Jika kita mengingkari janji kita sekarang, kita akan menyinggung terlalu banyak orang. Anda tahu para kapitalis itu bukan tanpa dukungan; mereka terhubung dengan terlalu banyak tokoh berpengaruh.”
 
Ini adalah pertimbangan praktis; kapitalis rata-rata, terlepas dari kekayaan mereka, tidak akan berani meminjam kereta militer untuk mengangkut barang selama perang.
 
Para birokrat Rusia tidak dikenal karena integritas mereka; menyita barang-barang mereka tanpa pengakuan identitas adalah hal yang sangat mudah.
 
Jika dilanggar, beberapa penumpang mungkin cukup kejam untuk menuntut mereka dengan tuduhan penggelapan kereta militer, yang berujung langsung pada pemusnahan keluarga mereka.
 
Mereka yang cukup berani untuk menyuap Departemen Logistik dan meminjam kereta militer untuk barang-barang mereka berdiri di atas pundak para raksasa yang mampu mengatasi risiko semacam itu.
 
Setelah menenangkan diri, Argent berkata dengan dingin, “Kirim saja pesan kepada mereka.
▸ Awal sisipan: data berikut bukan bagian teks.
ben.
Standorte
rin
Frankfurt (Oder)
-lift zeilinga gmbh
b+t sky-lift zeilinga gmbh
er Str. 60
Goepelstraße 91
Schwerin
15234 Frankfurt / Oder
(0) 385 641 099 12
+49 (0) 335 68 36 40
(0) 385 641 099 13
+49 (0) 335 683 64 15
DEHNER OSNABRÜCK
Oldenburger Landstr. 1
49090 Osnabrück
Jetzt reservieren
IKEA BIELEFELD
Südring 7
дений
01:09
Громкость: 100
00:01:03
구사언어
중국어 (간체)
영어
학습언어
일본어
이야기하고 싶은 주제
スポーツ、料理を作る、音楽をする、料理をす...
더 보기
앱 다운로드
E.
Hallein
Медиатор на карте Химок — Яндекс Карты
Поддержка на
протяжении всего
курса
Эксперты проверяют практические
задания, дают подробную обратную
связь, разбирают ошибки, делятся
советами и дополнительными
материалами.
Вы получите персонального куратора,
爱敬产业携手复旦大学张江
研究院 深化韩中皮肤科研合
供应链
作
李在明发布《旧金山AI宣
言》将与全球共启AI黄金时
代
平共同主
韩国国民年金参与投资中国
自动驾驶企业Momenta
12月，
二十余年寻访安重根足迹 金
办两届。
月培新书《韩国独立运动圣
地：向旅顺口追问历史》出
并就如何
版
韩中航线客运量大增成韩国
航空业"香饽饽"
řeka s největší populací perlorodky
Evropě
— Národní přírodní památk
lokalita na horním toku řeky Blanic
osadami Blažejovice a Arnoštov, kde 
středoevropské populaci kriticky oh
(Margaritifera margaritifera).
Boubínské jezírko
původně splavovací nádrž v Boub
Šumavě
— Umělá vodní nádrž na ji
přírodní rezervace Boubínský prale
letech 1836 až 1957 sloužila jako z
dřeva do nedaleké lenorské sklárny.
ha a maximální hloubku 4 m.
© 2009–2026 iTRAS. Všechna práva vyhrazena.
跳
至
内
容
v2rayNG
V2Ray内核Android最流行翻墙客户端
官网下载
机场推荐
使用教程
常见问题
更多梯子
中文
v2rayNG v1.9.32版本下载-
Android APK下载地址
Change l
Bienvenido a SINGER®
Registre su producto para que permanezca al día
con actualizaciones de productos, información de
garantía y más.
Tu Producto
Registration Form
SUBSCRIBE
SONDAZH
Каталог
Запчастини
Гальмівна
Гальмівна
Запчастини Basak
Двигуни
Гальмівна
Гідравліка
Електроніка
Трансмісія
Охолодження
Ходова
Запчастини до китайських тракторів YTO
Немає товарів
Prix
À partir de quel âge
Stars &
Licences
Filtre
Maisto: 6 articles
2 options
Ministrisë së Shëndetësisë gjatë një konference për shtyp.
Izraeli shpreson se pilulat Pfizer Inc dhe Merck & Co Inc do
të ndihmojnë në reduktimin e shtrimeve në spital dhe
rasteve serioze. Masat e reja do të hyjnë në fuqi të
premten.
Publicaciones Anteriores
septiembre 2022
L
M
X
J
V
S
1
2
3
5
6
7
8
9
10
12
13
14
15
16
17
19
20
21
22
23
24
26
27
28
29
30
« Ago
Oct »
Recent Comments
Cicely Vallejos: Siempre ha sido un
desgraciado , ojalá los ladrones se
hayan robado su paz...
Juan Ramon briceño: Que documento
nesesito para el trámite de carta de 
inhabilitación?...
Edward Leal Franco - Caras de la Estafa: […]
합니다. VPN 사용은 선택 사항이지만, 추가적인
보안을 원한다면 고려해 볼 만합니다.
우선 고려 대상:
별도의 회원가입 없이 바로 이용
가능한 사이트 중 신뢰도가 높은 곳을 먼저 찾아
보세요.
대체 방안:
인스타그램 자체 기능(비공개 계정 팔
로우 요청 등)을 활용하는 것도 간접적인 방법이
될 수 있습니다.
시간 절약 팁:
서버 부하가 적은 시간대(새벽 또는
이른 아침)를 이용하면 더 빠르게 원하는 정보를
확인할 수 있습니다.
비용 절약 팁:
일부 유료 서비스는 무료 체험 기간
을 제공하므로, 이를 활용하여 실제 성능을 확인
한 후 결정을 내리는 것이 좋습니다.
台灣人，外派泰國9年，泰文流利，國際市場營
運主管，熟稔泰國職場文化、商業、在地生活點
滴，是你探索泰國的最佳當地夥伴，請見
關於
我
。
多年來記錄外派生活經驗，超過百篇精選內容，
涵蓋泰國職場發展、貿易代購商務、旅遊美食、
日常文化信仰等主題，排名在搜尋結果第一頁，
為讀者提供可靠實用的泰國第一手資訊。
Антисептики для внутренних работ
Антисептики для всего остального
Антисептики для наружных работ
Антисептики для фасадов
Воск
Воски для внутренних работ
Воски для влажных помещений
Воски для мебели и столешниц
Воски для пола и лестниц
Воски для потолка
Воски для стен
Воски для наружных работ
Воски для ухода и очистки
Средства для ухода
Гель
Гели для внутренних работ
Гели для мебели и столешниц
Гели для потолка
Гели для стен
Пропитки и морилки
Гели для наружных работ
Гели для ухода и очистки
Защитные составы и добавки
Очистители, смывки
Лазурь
Jika mereka butuh seseorang untuk disalahkan, salahkan Jenderal Okinets!”
 
Jangan takut menyinggung perasaan orang lain; hal semacam ini seharusnya tidak diungkapkan ke publik. Jika benar-benar terungkap, kita mungkin akan jatuh, tetapi mereka pun tidak akan bernasib lebih baik,” pungkas Argent.